1. Please summarize the research you do and explain why it is significant?

Multi-layer graphene can be stacked in different polytypes, each with unique properties as shown in trilayer rhombohedral graphene, where orbital-magnetism and superconductivity were found. In the four-layer case, there are three possible polytypes, Bernal (ABAB), Rhombohedral (ABCA), and ABCB, from which only the latter has a polar axis and a non-centrosymmetric unit cell, the necessary conditions for the existence of electrical polarization.
In this project we show that electrical polarization indeed arises in this polytype, study its behavior under electrostatic doping, and use theoretical tools to understand its source.
Contrary to other ferroelectric and polar materials, this multilayer is composed of only one kind of atom (Carbon), thus the study of electrical polarization here helps to understand fundamentally the existence of polarization and the spatial distribution of electrons within the crystal (or why would polarization arise in such a system).

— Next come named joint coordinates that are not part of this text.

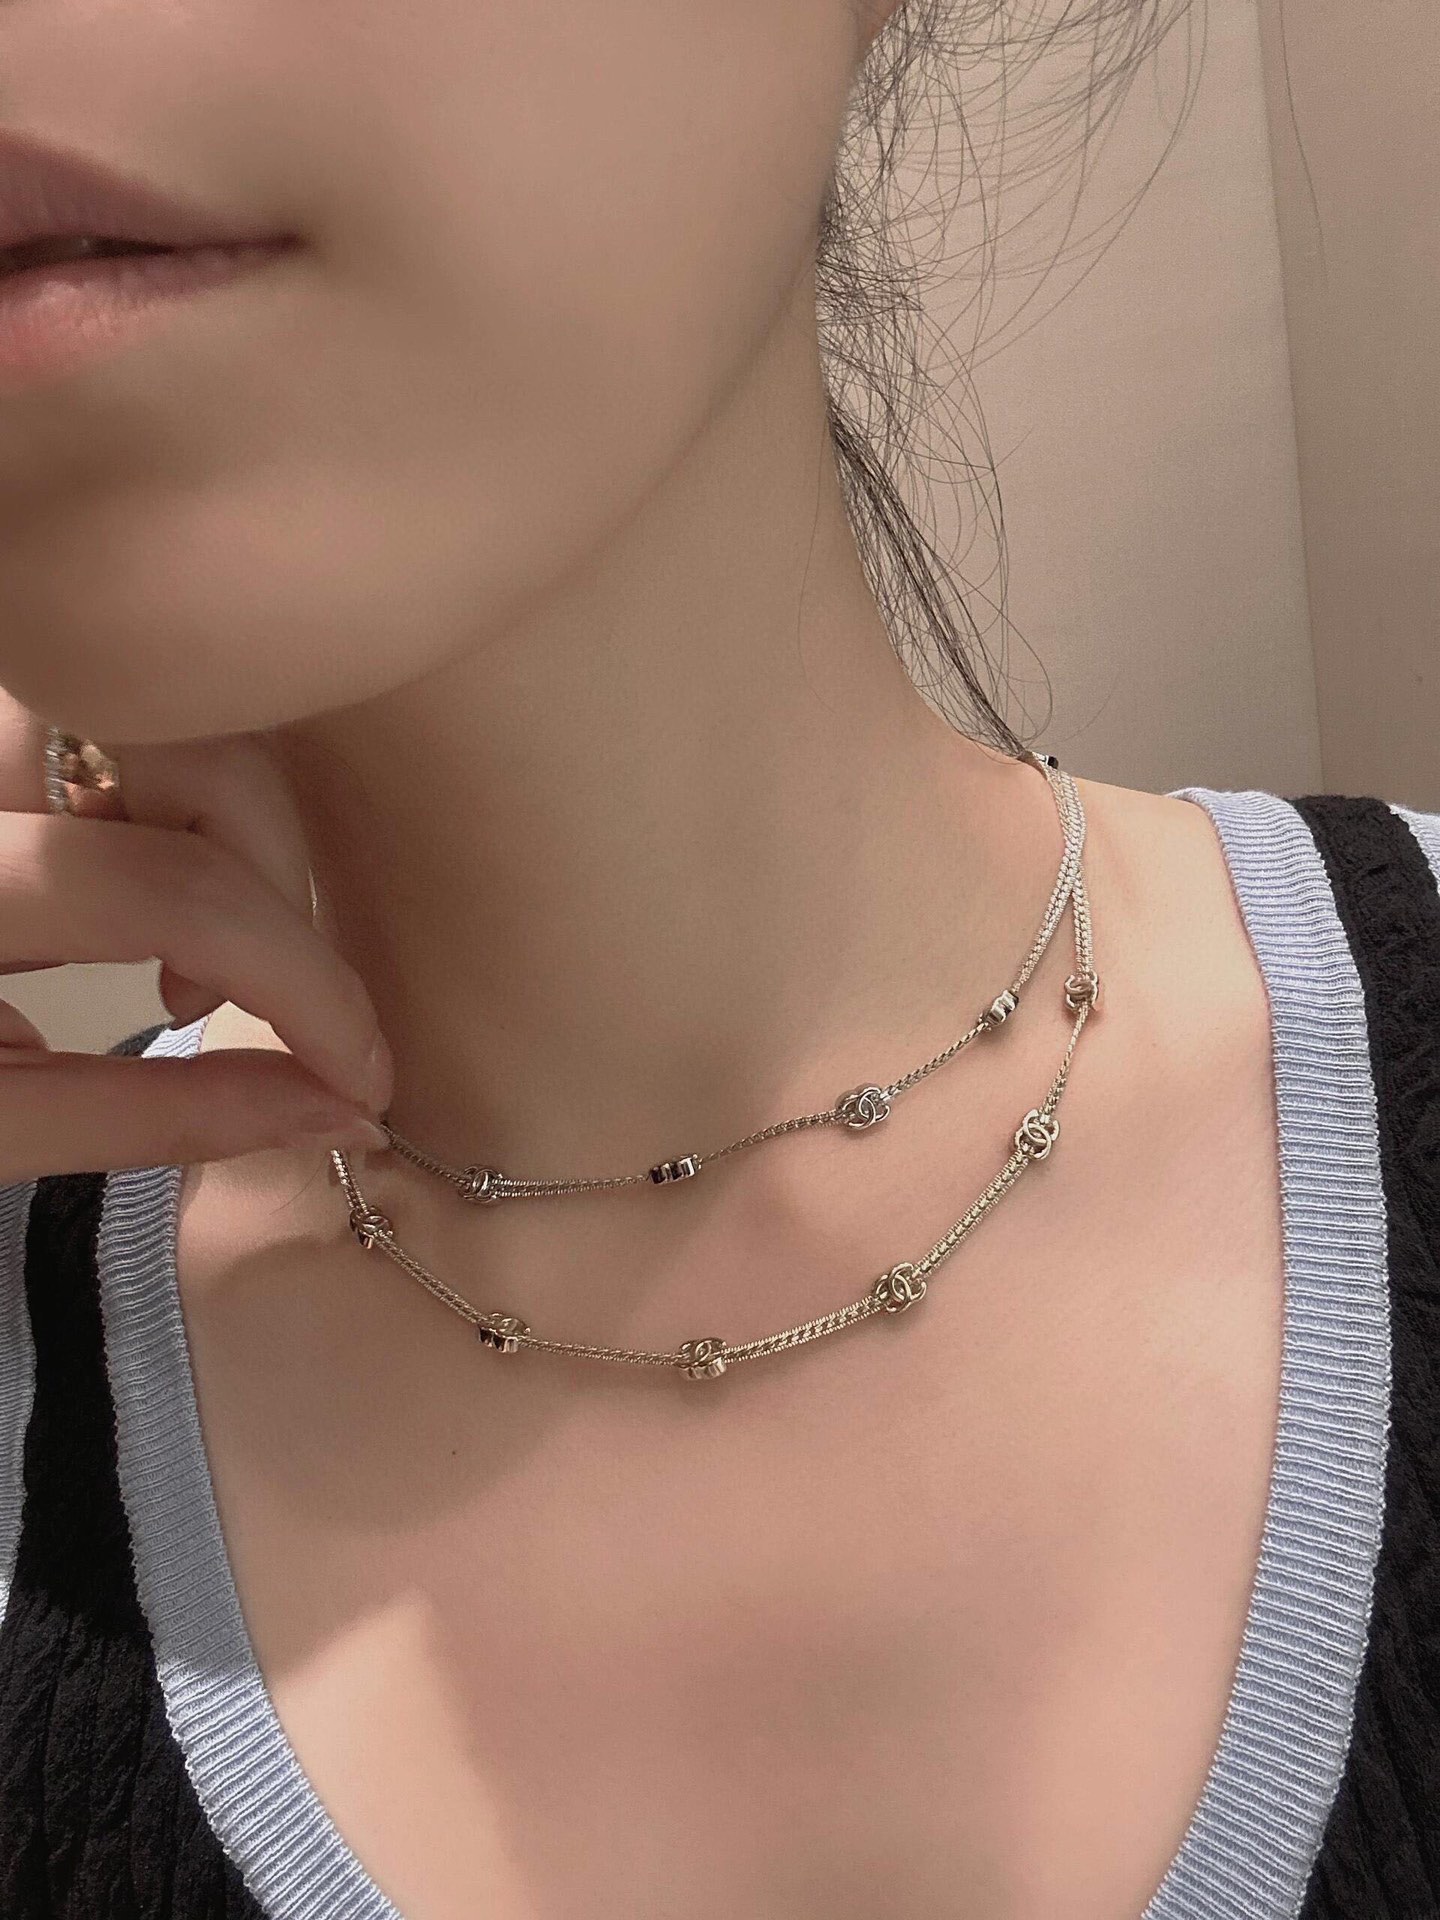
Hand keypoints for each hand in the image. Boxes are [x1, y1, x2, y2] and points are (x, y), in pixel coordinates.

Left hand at [0, 690, 392, 1181]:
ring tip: (165, 934)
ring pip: (165, 710)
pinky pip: (113, 709)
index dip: (308, 990)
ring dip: (218, 823)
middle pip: (195, 759)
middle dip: (273, 883)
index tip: (363, 1074)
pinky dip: (160, 785)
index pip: (180, 896)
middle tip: (217, 996)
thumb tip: (337, 1110)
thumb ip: (154, 1114)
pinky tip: (118, 864)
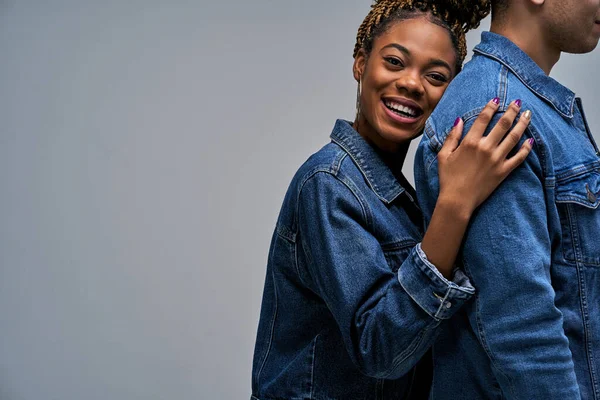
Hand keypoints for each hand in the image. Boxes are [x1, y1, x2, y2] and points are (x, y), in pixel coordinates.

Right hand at [437, 98, 532, 216]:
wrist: (457, 200)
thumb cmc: (448, 178)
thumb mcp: (444, 155)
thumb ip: (452, 137)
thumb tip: (459, 121)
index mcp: (470, 142)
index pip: (484, 118)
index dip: (491, 106)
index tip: (497, 99)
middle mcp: (486, 148)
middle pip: (503, 124)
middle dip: (512, 110)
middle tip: (517, 102)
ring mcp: (497, 159)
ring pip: (514, 137)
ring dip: (522, 124)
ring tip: (528, 115)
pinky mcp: (504, 171)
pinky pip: (519, 157)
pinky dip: (526, 148)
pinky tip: (531, 140)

Additionally, we observe for the first time that the addition of charge carriers (holes in this case) increases the value of the polarization rather than decreasing it, as would be normally expected.

2. How might your research be used?

My research focuses mainly on the fundamental properties of the different polytypes of multi-layer graphene. Understanding why the properties change and how electron correlations depend on the crystal stacking is important in terms of fundamental physics. Additionally, learning how to switch between polytypes is appealing from a technological point of view, since it will allow one to choose a desired property just by switching the stack of the multilayer.

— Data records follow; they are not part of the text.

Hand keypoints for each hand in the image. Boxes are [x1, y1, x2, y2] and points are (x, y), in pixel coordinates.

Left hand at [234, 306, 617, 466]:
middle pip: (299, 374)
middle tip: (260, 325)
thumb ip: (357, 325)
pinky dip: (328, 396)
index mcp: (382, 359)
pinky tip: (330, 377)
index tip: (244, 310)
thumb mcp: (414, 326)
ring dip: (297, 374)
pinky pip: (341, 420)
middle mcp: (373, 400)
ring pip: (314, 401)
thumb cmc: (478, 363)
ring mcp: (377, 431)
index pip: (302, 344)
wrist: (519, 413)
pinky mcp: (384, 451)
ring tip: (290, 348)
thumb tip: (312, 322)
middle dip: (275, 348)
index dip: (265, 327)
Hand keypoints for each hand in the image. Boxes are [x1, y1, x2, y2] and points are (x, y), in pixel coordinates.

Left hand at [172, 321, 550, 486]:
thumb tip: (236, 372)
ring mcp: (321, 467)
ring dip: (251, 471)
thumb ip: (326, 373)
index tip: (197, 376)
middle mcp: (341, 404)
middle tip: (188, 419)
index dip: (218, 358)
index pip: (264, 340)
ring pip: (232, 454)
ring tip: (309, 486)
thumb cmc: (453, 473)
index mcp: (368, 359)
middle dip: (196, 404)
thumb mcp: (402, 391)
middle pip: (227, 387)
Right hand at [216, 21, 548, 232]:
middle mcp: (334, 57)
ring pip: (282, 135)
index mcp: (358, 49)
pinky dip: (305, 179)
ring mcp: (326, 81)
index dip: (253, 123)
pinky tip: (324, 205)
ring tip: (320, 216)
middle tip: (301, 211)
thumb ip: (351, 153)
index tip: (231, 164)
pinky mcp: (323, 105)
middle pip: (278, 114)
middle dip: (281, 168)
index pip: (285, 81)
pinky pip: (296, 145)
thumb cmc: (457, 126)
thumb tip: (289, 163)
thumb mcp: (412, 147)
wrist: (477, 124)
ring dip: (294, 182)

3. Why is the Park AFM important for your research?

Two-dimensional layered materials have by definition a very small thickness compared to their spanning area; Park AFM becomes a natural tool for their study since it allows one to measure different quantities over the sample area, including, topography, piezo, magnetic, and electrostatic response.
When studying Van der Walls polytypes, apart from learning how those properties change with the stacking sequence, measuring and mapping those quantities helps us to characterize and understand which polytype we are dealing with before further studies, it is then an essential step in our research.

4. What features of Park AFM are the most beneficial and why?

We work with NX10 and the HIVAC system:

- User-friendly interface that allows scanning in a fast way
- Versatility: it is easy to change the operating mode, and there are many to choose
- Real non-contact mode: Allows longer tip life and avoids damaging the sample, which is very important for us when dealing with quasi-equilibrium polytypes that can disappear with contact or tapping mode
- Sideband KPFM: allows high spatial resolution and a low noise KP signal, which was essential to measure the electrical polarization of ABCB graphene, it allowed us to see a 3 mV step between polytypes
- Working in a high vacuum with HIVAC is essential to measure electrostatic properties in our materials.